This is a question I’ve heard frequently in my recent coaching conversations: fundraisers seeking exceptions for their donors to changes in institutional policies. Whether the policy is about giving thresholds, donor recognition, or any other standard that supports our work, it’s often fundraisers who must help our supporters understand these changes.
And sometimes, it’s fundraisers who seek exceptions. Imagining a donor upset about a new named scholarship threshold, recognition standards, or any other issue, some folks are seeking a way out rather than a way through. They seek avoidance rather than the type of critical conversation that deepens relationships and builds shared understanding.

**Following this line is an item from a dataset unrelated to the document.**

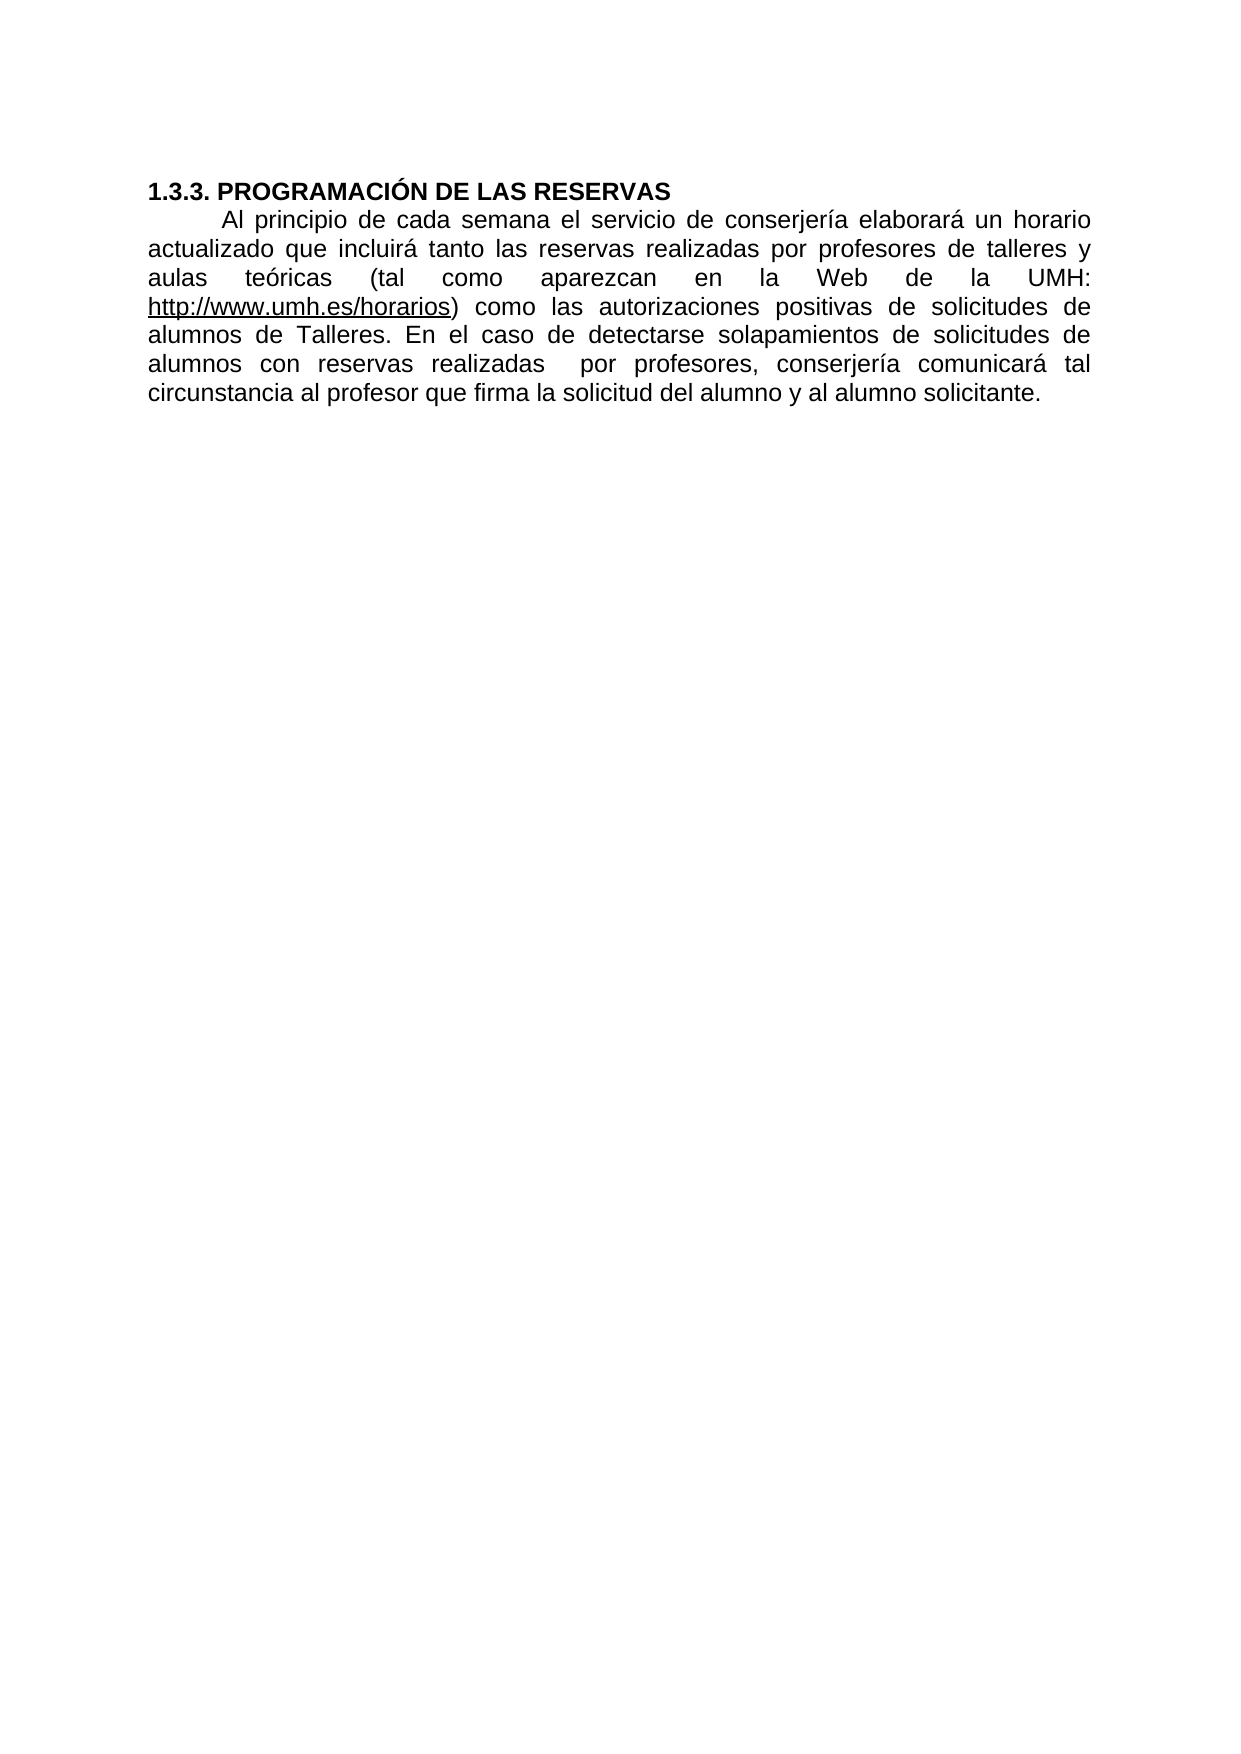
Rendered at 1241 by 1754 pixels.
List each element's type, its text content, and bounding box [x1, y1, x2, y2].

As fundraisers, though, one of our most important roles is to serve as a philanthropic advisor. And as a true advisor supporting the interests of our institution and our donors, we must step back, understand the larger picture, and represent it accordingly.

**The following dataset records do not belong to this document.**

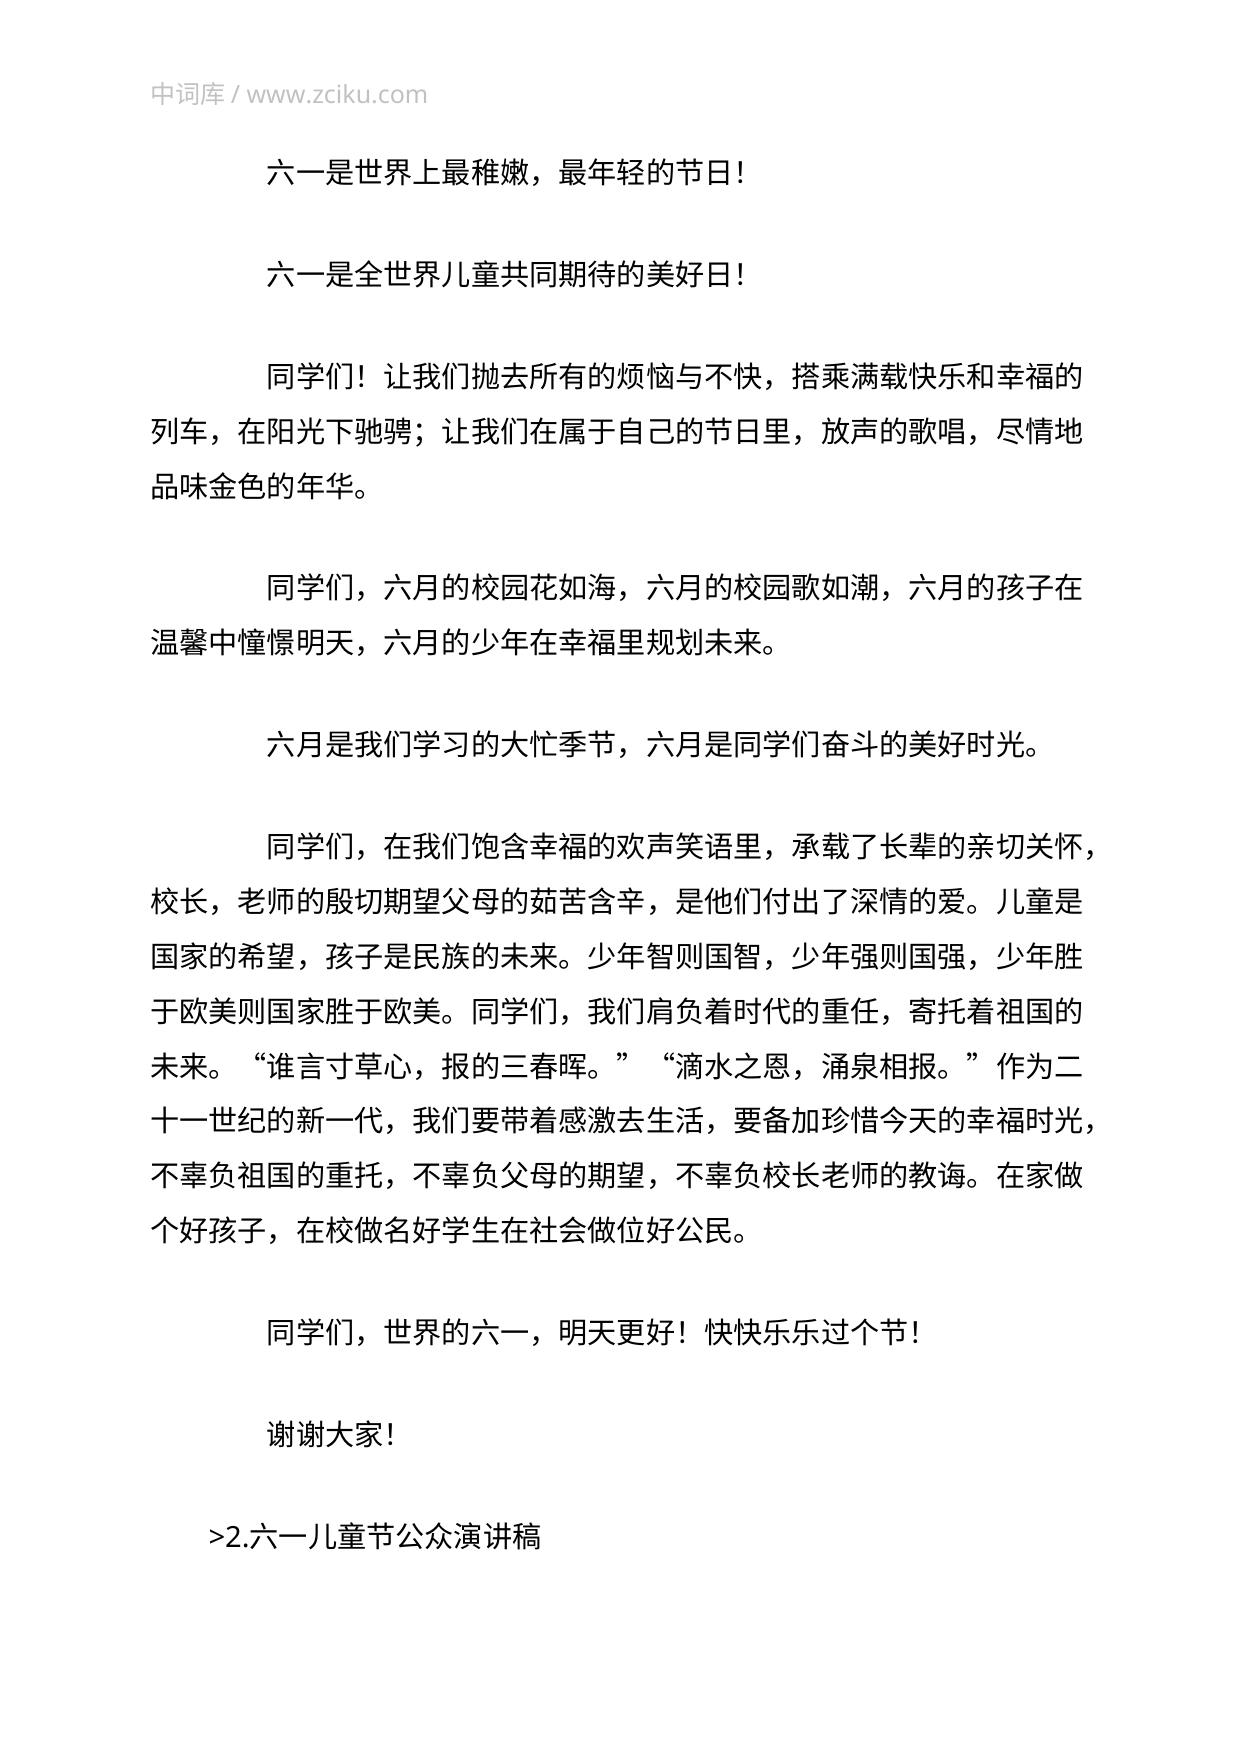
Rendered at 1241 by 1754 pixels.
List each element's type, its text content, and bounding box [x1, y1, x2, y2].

text 同学们，世界的六一，明天更好！快快乐乐过个节！ [150, 1309, 1090, 1352]
text 六一是全世界儿童共同期待的美好日！ [150, 252, 1090, 294]
text 同学们！让我们抛去所有的烦恼与不快，搭乘满载快乐和幸福的列车，在阳光下驰骋；让我们在属于自己的节日里，放声的歌唱，尽情地品味金色的年华。 [150, 353, 1090, 506]
text 谢谢大家！ [150, 1411, 1090, 1454]
text 六月是我们学习的大忙季节，六月是同学们奋斗的美好时光。 [150, 722, 1090, 764]
text 同学们，在我们饱含幸福的欢声笑语里，承载了长辈的亲切关怀，校长，老师的殷切期望父母的茹苦含辛，是他们付出了深情的爱。儿童是国家的希望，孩子是民族的未来。少年智则国智，少年强则国强，少年胜于欧美则国家胜于欧美。同学们，我们肩负着时代的重任，寄托着祖国的未来。“谁言寸草心，报的三春晖。”“滴水之恩，涌泉相报。”作为二十一世纪的新一代，我们要带着感激去生活，要备加珍惜今天的幸福时光，不辜负祖国的重托，不辜负父母的期望，不辜负校长老师的教诲。在家做个好孩子，在校做名好学生在社会做位好公民。 [150, 823, 1090, 1250]
text 同学们，六月的校园花如海，六月的校园歌如潮，六月的孩子在温馨中憧憬明天，六月的少年在幸福里规划未来。 [150, 565, 1090, 662]
text 六一是世界上最稚嫩，最年轻的节日！ [150, 150, 1090, 192]
text >2.六一儿童节公众演讲稿 [150, 1513, 1090, 1556]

After all, when we request the exception, who is it for if not ourselves? When we avoid a conversation, it’s rarely because we think the other party can’t handle it. It’s because we don’t want to handle it.

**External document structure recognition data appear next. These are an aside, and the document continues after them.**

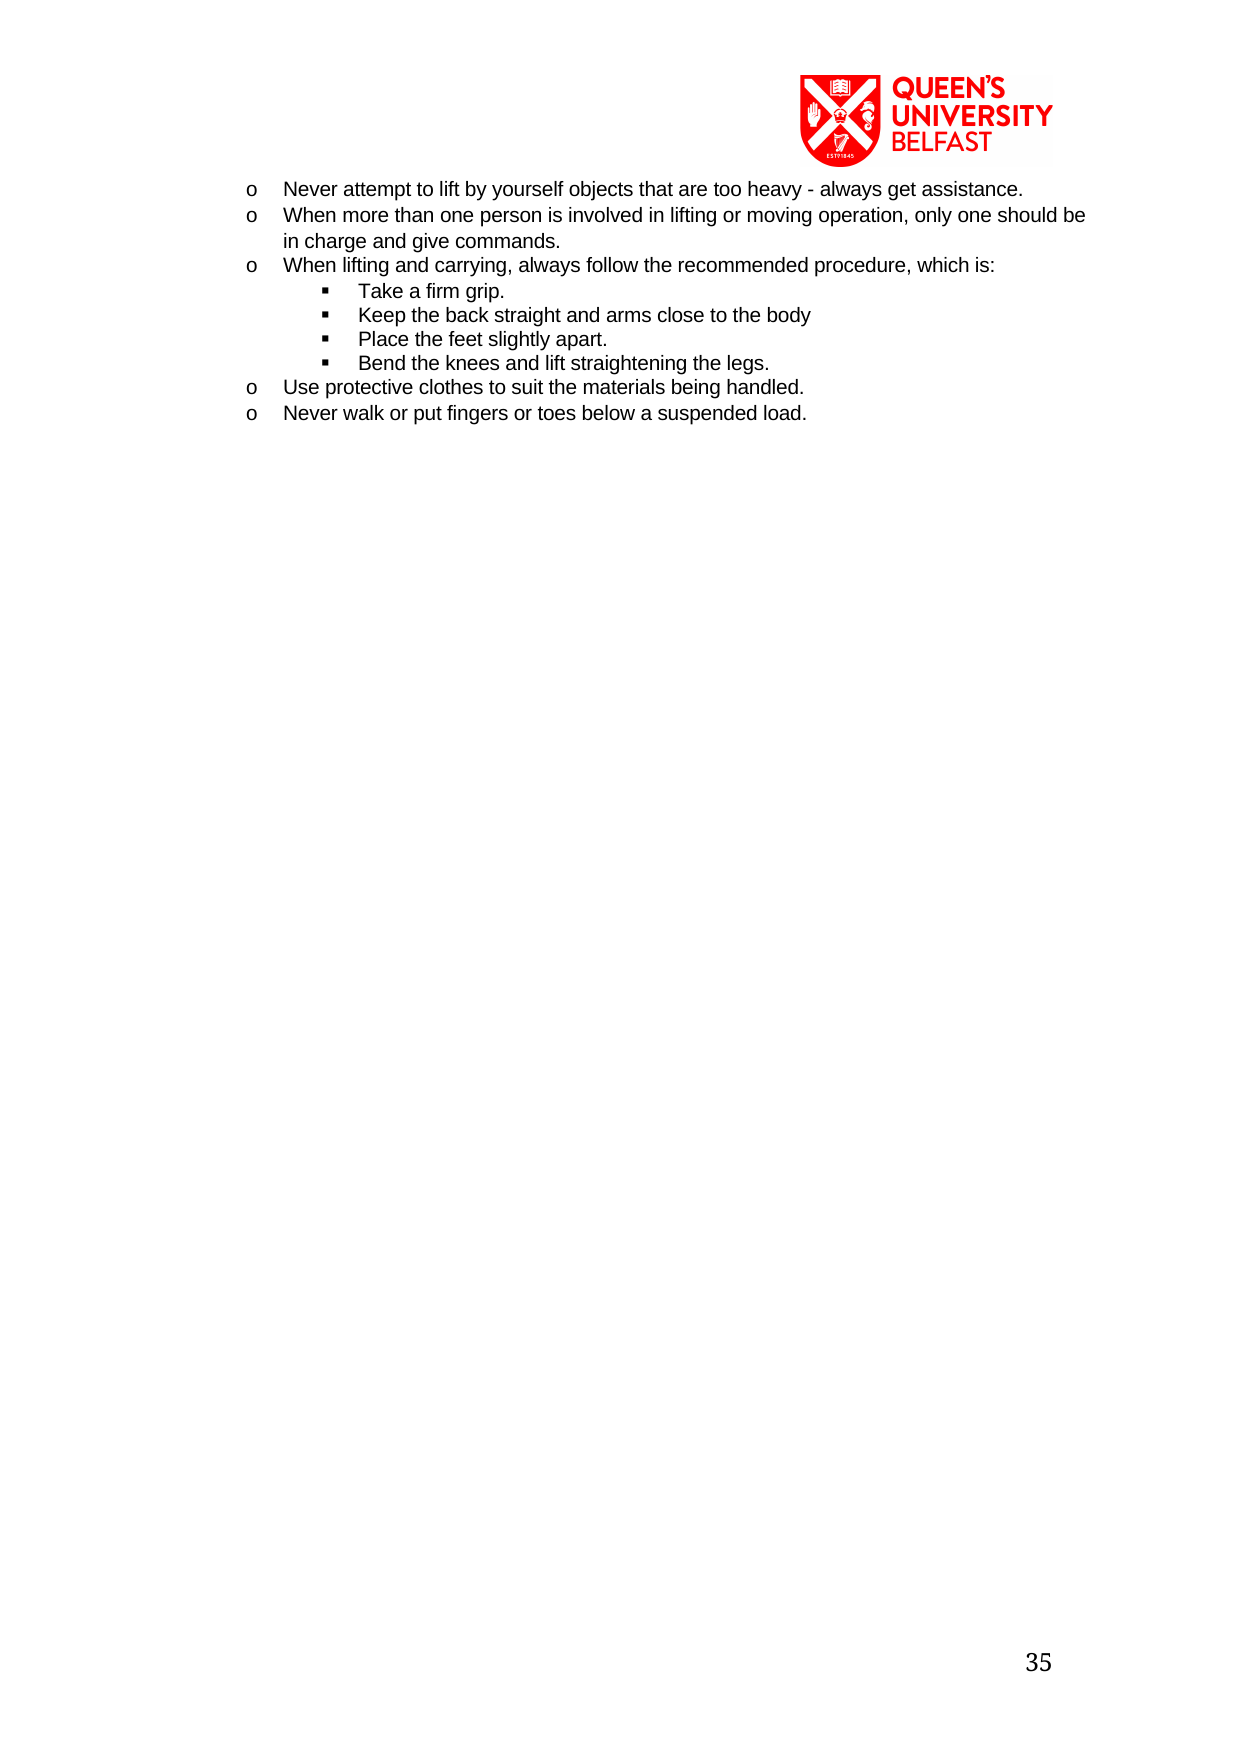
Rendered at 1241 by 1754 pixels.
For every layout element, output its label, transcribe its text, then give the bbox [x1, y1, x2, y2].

list Never walk or put fingers or toes below a suspended load. [245, 401, 1086, 427]
list Use protective clothes to suit the materials being handled. [245, 375, 1086, 401]
list Never attempt to lift by yourself objects that are too heavy - always get assistance. [245, 177, 1086, 203]
list Take a firm grip. [320, 279, 1086, 303]
list When more than one person is involved in lifting or moving operation, only one should be in charge and give commands. [245, 203, 1086, 253]
list Keep the back straight and arms close to the body [320, 303, 1086, 327]
list Bend the knees and lift straightening the legs. [320, 351, 1086, 375]
list Place the feet slightly apart. [320, 327, 1086, 351]
list When lifting and carrying, always follow the recommended procedure, which is: [245, 253, 1086, 279]
picture [800, 75, 1053, 167]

When we ask for exceptions instead of engaging in conversation, we are robbing supporters of a meaningful discussion. And we are robbing ourselves of the opportunity to better understand them, and to build the relationship on trust and transparency.
So, what does having the conversation look like? First, let’s remove the stories in our head (the donor will be upset, the donor will no longer make a gift, I will ruin the relationship) and instead start with courage.
Next, make sure we know why the change happened — these evolutions always have a back story, and they are often in alignment with what our donors hope to accomplish. Then, ask your colleagues how they’re approaching conversations.
And let’s remember the donor perspective. If we know why the donor has engaged with us, that’s our starting point. Anchor in their “why,” and then use that as a foundation to align their desired outcomes with ours:
“We’re in awe of your passion for making sure new researchers have the resources they need to pursue really ambitious ideas. You know how resource-intensive that is. To make sure we keep up with today’s needs, the university is discussing our fellowship endowment levels.”
Be direct — be transparent about the why — and ask them what they think.
If you don’t have deep knowledge about the donor’s relationship, this is an opportunity to requalify, making a match from their passion to our work before moving to the critical conversation.
And let’s remember, changes don’t happen for change’s sake. They are often in alignment with what it truly takes for a program, scholarship, or endowment to work. Giving thresholds are tied to actual costs and ensure we can achieve the impact our donors care about. Changes in recognition standards may provide greater consistency. A larger scholarship threshold may attract more applicants. The examples are countless.
Our organizations are going to continue to evolve. Donors partner with us because they want to make a difference, and that requires evolution. To give them this opportunity, remove exception from your vocabulary. It’s an excuse.
Instead, engage in the discussions that lead to greater understanding and generosity. And recognize that courage is where we grow, and one of the most rewarding parts of our role.